Son revers à lui, justement, il le joue à une ou à deux mains ?Un peu les deux en fait. Quand il est bien dans l’échange, il le joue généralement à une main, et il met la deuxième quand il est débordé.
Si tu devais le comparer à un joueur du top 10 actuel, ce serait qui ?Comme ça, je dirais Daniil Medvedev (défait après une lutte titanesque en finale du dernier US Open par Rafael Nadal, N.D.L.R.).

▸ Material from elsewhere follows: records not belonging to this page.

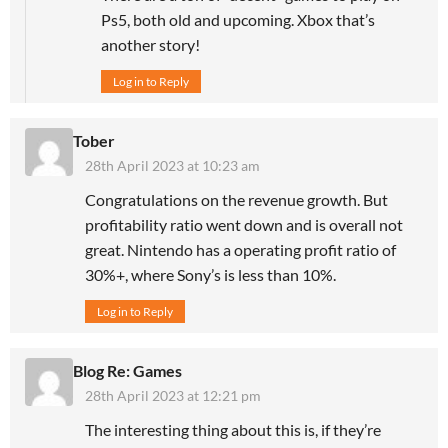
Ps5, both old and upcoming. Xbox that’s
another story!
Log in to Reply
Tober
28th April 2023 at 10:23 am
Congratulations on the revenue growth. But
profitability ratio went down and is overall not
great. Nintendo has a operating profit ratio of
30%+, where Sony’s is less than 10%.
Log in to Reply
Blog Re: Games
28th April 2023 at 12:21 pm
The interesting thing about this is, if they’re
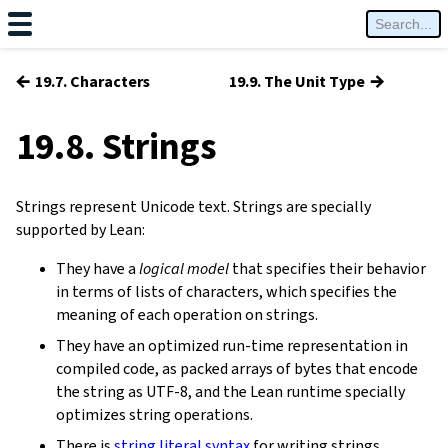
←
→
19.7. Characters
19.9. The Unit Type
19.8. Strings
Strings represent Unicode text. Strings are specially
supported by Lean:
They have a
logical model
that specifies their behavior
in terms of lists of characters, which specifies the
meaning of each operation on strings.
They have an optimized run-time representation in
compiled code, as packed arrays of bytes that encode
the string as UTF-8, and the Lean runtime specially
optimizes string operations.
There is
string literal syntax
for writing strings.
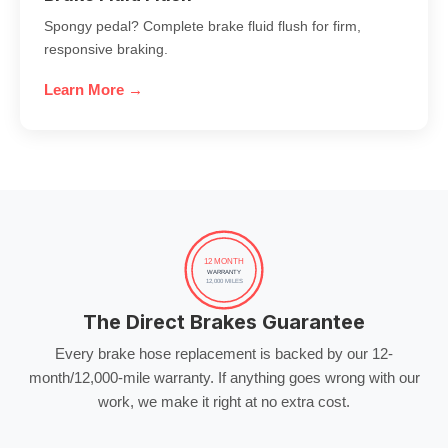
Spongy pedal? Complete brake fluid flush for firm,
responsive braking.
Learn More →
12 MONTH
WARRANTY
12,000 MILES
The Direct Brakes Guarantee
Every brake hose replacement is backed by our 12-
month/12,000-mile warranty. If anything goes wrong with our
work, we make it right at no extra cost.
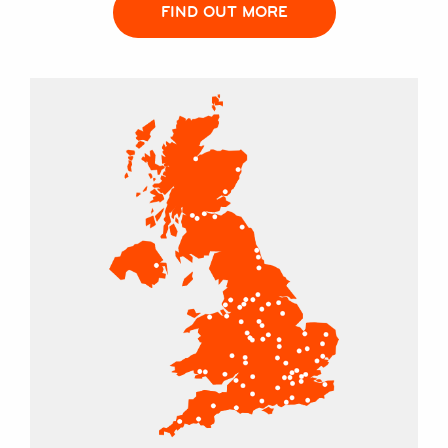
FIND OUT MORE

C’est un rameur, un mec qui remet tout et qui s’appuie sur la puissance de l’autre. Quand j’ai réussi à me détendre et que j’ai commencé à accélérer, la balle revenait deux fois plus fort, ça lui convenait encore mieux. Il adore les filières longues et a les pieds très bien ancrés dans le sol, donc je pense que la terre battue l’a avantagé. Sur une surface plus rapide, j’aurais sûrement réussi à le déborder plus facilement. Mais honnêtement, s’il continue comme ça, il va faire mal.
Sur le court, il est comment ? Il s’énerve, il s’encourage, il montre ses émotions ?Justement, très peu, il est super calme. Il ne râle pas et est très patient dans l’échange, ce qui est essentiel sur terre où les échanges s’éternisent. Mais en même temps, il était totalement impliqué, on sentait qu’il était là pour gagner. Alors que franchement, par rapport à ce qu’il a vécu dans sa carrière, le tournoi du TC Troyes…
Après avoir écarté Benjamin Nivet, t’es allé loin dans le tournoi ?J’ai perdu au tour suivant, en 3 sets contre le futur vainqueur du tournoi, un mec de 25 ans classé 4/6. C’était à midi, le lendemain de ma victoire contre Benjamin : autant dire qu’avec tout ce qu’il avait remis dans le court, j’avais encore les jambes bien lourdes.